Stored items
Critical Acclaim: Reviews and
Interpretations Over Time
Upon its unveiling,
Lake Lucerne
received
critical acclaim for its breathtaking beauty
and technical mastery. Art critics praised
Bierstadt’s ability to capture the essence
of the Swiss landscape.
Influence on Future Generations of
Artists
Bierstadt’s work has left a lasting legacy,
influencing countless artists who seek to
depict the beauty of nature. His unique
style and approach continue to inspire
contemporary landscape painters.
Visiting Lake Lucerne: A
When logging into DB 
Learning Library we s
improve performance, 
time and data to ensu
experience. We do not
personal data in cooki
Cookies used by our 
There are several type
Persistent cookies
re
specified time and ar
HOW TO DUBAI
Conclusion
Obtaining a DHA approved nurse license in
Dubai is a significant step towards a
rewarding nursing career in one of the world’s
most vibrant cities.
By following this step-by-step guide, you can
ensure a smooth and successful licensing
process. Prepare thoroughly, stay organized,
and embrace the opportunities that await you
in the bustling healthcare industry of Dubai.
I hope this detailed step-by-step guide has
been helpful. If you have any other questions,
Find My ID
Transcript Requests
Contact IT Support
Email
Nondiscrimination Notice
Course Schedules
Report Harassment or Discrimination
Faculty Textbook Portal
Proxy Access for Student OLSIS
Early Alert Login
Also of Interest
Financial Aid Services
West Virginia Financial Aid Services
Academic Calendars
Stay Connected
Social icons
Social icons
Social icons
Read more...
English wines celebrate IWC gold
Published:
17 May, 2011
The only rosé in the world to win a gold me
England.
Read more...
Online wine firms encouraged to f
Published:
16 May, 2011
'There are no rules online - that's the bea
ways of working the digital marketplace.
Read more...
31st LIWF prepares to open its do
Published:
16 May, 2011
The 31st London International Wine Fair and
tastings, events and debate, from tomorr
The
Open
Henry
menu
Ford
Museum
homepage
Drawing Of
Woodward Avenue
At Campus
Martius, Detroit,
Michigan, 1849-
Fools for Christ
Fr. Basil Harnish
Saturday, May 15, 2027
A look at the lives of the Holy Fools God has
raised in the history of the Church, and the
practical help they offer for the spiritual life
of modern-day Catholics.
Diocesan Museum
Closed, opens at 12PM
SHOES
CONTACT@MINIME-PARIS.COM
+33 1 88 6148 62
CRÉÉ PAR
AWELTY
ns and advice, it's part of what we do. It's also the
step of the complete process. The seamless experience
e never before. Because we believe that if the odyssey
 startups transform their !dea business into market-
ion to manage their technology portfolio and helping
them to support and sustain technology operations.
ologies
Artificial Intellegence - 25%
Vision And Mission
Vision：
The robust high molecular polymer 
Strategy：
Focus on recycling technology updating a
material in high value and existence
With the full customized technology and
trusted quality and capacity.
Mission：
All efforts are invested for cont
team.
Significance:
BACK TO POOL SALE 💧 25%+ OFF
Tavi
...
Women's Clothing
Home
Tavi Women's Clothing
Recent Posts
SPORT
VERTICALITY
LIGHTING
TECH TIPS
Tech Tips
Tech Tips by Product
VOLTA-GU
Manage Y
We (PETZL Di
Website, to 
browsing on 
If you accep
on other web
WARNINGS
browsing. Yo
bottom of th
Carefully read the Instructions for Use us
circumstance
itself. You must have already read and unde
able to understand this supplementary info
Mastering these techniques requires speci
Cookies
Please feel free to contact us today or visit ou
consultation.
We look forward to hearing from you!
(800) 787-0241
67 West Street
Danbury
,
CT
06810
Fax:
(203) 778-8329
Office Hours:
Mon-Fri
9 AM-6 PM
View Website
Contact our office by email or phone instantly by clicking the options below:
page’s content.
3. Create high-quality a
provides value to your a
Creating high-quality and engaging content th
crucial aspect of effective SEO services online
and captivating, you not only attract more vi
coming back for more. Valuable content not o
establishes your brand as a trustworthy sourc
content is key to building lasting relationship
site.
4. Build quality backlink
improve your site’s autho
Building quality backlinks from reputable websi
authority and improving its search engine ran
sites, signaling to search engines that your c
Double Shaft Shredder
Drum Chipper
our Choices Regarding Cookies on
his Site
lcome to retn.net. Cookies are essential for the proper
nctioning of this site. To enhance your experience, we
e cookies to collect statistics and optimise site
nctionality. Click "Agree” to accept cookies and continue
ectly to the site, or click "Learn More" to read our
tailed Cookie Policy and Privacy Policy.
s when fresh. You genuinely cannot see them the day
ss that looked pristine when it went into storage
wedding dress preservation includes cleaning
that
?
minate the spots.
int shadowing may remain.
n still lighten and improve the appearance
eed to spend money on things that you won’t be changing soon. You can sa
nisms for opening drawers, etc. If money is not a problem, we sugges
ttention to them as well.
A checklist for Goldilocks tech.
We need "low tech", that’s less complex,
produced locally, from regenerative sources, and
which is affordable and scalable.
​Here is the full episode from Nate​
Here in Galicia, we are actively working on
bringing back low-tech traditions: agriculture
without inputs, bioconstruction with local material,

*Exercise*:
In the entries above, how many lines include the word "from"? Only the number should be given.

*Expected answer*:
5